#### Written task:
Only the pictures are dropped; the lines of the material that follow are returned exactly.

#### Exercise materials:
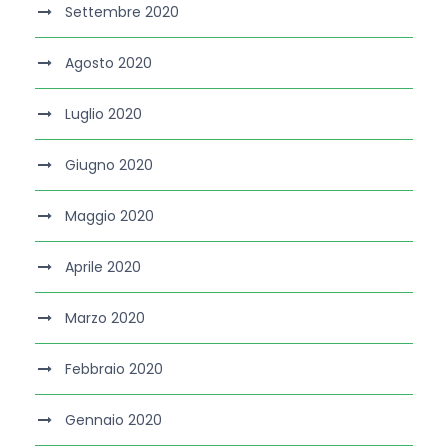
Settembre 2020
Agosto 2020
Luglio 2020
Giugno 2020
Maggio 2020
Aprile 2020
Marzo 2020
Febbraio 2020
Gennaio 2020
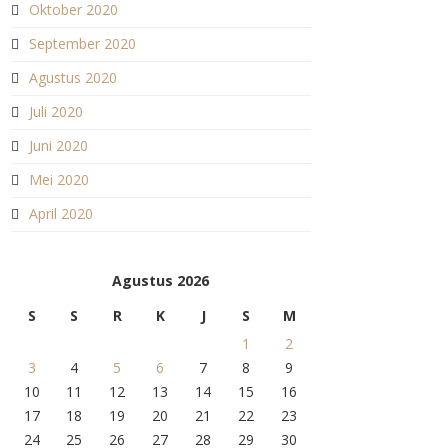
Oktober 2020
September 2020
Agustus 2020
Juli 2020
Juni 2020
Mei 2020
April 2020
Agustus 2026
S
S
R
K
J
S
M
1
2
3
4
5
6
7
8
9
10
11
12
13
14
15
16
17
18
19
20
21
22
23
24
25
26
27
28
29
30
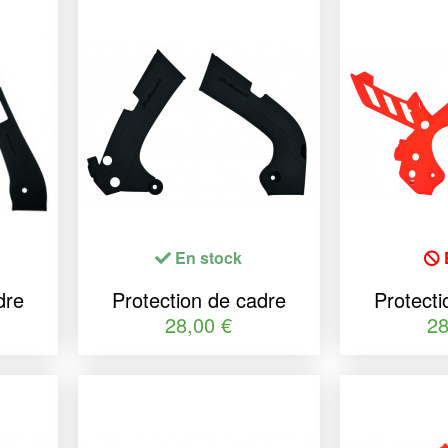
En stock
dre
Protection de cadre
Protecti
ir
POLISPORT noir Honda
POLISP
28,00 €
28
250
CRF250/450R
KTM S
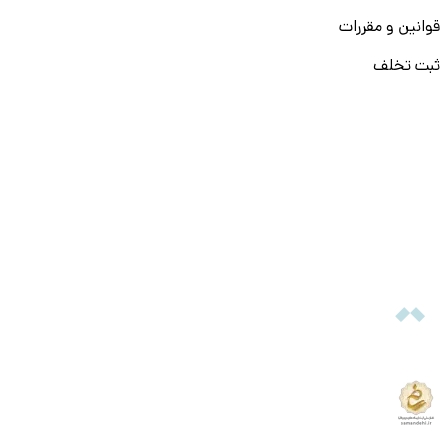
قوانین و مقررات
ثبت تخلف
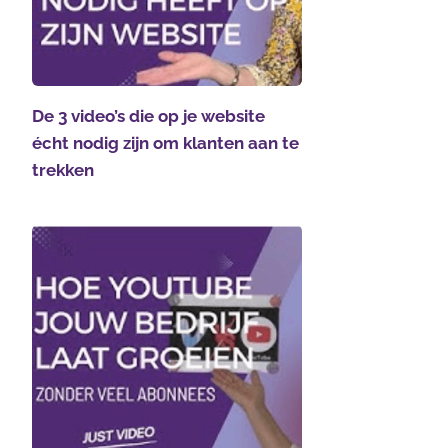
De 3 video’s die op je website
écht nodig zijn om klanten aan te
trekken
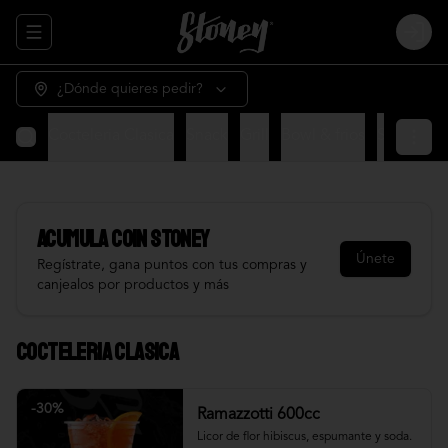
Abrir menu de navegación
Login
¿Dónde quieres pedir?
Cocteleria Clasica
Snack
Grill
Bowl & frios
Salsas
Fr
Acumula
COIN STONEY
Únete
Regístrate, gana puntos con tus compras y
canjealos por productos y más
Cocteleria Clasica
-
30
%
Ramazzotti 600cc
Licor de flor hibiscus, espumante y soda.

#### Exercise solution:
Settembre 2020
Agosto 2020
Luglio 2020
Giugno 2020
Maggio 2020
Aprile 2020
Marzo 2020
Febbraio 2020
Gennaio 2020
Oktober 2020
September 2020
Agustus 2020
Juli 2020
Juni 2020
Mei 2020
April 2020
Agustus 2026
S
S
R
K
J
S
M
1
2
3
4
5
6
7
8
9
10
11
12
13
14
15
16
17
18
19
20
21
22
23
24
25
26
27
28
29
30
En stock
dre
Protection de cadre
Protecti
ir
POLISPORT noir Honda
POLISP
28,00 €
28
250
CRF250/450R
KTM S
قوانین و مقررات
ثبت تخلف
De 3 video’s die op je website
écht nodig zijn om klanten aan te
trekken
Abrir menu de navegación
Login
¿Dónde quieres pedir?
Cocteleria Clasica
Snack
Grill
Bowl & frios
Salsas
Fr
Acumula
COIN STONEY
Únete
Regístrate, gana puntos con tus compras y
canjealos por productos y más
Cocteleria Clasica
-
30
%
Ramazzotti 600cc
Licor de flor hibiscus, espumante y soda.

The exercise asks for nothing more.